Le Drian also said that France will remain actively engaged in international efforts to kick-start Armenian-Azerbaijani peace talks following the Russian-brokered ceasefire that stopped the recent war in Karabakh.
“A ceasefire is not an accord, it’s the end of a war,” he told a joint news conference with Ayvazian. “We think that we need a lasting solution to this conflict, notably on the questions relating to the future status of Nagorno-Karabakh, its administrative [border] delimitations, mode of governance. Under the auspices of the co-presidency of the OSCE Minsk Group, France will assume all its responsibilities to achieve that.”
“France will stand with Armenia in order to accompany it on this trajectory,” he said.
Le Drian cited a joint statement to that effect which he, Russian Foreign Minister Sergei Lavrov and U.S. Deputy Secretary of State Stephen Biegun issued on December 3.
The top diplomats of the three world powers co-heading the Minsk Group urged the conflicting parties to “commit to substantive negotiations to resolve all outstanding issues.” They also called for the parties’ full compliance with all provisions of the ceasefire agreement.
In that regard, Le Drian singled out the return of all refugees and internally displaced persons, protection of religious and cultural sites and “the departure of the Syrian mercenaries deployed with one of the conflicting parties.”
French President Emmanuel Macron accused Turkey of recruiting jihadist fighters from Syria for the Azerbaijani army shortly after the outbreak of large-scale hostilities in and around Karabakh on September 27. Karabakh’s Armenian-backed army claimed last month to have captured two such Syrian fighters during the fighting.
Turkey has denied sending members of Turkish-backed Syrian rebel groups to fight in Karabakh on Azerbaijan’s side. Azerbaijan also denies the presence of such mercenaries in the Azerbaijani army ranks. Both Ankara and Baku accuse Paris of pro-Armenian bias.

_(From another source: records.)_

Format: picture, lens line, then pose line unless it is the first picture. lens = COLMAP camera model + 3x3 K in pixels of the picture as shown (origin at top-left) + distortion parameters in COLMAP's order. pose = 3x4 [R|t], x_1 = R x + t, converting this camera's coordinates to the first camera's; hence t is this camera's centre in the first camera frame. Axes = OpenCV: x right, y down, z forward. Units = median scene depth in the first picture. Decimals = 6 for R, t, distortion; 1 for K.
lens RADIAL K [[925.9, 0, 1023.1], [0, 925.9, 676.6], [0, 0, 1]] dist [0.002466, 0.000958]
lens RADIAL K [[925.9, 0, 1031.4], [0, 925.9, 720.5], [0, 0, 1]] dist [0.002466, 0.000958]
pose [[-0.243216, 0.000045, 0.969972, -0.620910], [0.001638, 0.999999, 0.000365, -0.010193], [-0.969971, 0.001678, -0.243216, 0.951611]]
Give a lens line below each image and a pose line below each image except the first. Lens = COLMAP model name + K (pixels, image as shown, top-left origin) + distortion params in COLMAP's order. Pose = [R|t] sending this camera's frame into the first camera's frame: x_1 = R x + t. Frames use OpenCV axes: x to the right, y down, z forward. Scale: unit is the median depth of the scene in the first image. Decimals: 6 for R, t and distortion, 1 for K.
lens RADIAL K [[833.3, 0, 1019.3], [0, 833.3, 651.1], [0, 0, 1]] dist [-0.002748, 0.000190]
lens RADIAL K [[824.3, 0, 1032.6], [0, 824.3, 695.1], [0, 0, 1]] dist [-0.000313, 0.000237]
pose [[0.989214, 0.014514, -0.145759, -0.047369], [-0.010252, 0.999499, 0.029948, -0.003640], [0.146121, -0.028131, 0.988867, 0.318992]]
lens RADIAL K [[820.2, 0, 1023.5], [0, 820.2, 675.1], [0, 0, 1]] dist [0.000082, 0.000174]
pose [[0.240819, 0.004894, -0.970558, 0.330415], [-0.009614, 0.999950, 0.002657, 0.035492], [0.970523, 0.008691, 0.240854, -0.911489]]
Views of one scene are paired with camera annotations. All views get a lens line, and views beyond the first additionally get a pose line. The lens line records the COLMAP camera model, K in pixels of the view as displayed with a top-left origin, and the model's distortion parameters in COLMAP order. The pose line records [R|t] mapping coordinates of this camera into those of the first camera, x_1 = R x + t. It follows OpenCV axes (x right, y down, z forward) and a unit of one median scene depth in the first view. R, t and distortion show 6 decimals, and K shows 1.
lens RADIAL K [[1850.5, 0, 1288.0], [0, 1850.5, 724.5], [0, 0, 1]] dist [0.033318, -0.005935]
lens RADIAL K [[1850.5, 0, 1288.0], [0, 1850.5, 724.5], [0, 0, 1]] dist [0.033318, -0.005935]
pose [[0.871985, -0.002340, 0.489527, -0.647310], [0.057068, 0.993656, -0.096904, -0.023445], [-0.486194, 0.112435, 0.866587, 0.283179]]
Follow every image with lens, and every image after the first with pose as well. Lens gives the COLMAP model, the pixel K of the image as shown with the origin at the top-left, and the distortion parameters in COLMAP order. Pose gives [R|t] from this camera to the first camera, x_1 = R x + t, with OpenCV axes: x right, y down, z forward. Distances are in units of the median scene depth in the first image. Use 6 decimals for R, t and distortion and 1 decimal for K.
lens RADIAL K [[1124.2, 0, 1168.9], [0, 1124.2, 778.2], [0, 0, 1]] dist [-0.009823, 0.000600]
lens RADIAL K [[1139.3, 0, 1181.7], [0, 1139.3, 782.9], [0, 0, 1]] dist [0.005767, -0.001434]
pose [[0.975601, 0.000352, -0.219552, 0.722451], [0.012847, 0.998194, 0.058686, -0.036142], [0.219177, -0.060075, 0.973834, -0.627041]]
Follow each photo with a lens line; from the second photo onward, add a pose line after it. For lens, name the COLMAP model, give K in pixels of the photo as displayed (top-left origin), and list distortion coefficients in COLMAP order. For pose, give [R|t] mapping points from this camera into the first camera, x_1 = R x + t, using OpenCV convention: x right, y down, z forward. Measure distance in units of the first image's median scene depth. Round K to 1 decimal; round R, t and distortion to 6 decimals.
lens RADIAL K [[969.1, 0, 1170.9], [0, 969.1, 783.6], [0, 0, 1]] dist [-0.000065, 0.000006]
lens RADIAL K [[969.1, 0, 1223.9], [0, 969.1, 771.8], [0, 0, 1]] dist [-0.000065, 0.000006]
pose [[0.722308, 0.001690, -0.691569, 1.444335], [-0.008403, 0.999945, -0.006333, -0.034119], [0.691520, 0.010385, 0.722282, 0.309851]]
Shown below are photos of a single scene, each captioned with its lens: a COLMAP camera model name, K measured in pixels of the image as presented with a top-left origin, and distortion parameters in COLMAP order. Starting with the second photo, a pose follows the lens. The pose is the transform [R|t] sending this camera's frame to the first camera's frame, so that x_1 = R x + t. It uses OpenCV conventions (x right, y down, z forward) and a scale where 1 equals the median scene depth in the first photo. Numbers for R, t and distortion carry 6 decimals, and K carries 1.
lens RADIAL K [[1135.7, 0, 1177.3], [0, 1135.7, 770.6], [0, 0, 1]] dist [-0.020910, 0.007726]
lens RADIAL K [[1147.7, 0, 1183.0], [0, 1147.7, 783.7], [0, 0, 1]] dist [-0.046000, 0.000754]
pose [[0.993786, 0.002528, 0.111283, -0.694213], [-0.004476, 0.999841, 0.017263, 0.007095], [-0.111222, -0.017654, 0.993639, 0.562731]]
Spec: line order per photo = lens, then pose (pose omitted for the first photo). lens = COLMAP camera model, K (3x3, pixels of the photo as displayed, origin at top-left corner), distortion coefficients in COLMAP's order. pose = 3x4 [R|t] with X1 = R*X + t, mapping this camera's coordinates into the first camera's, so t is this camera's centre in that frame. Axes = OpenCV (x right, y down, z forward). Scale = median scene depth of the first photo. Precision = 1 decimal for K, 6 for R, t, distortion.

Speaking after the talks with Le Drian, Ayvazian thanked France for its “courageous and at the same time impartial position adopted since the beginning of the war.” The Armenian foreign minister also praised Macron for speaking out against “Turkey’s extremely damaging and dangerous involvement in the war.”
Jean-Baptiste Lemoyne, a secretary of state at the French Foreign Ministry, visited Yerevan late last month. He said after talks with Armenian leaders that Paris expects Ankara to “remove the mercenaries from the region.”
Lemoyne arrived in the Armenian capital with a delegation of French officials, aid workers and French-Armenian community activists on a board a plane that brought a second batch of French humanitarian assistance to Armenian victims of the Karabakh conflict. It mainly consisted of medical supplies for Armenian soldiers and civilians wounded during the war.
Le Drian announced on Tuesday that two more planeloads of French humanitarian aid will be delivered to Armenia in the coming days. “In the medical field, we are going to reinforce cooperation between Armenian and French hospitals,” he added.
France is home to a sizable and influential Armenian community. The latter was instrumental in the recent passage by both houses of the French parliament of resolutions calling on Macron’s government to recognize Karabakh as an independent republic. The government has ruled out such recognition, saying that it would be counterproductive for France and the Karabakh negotiating process.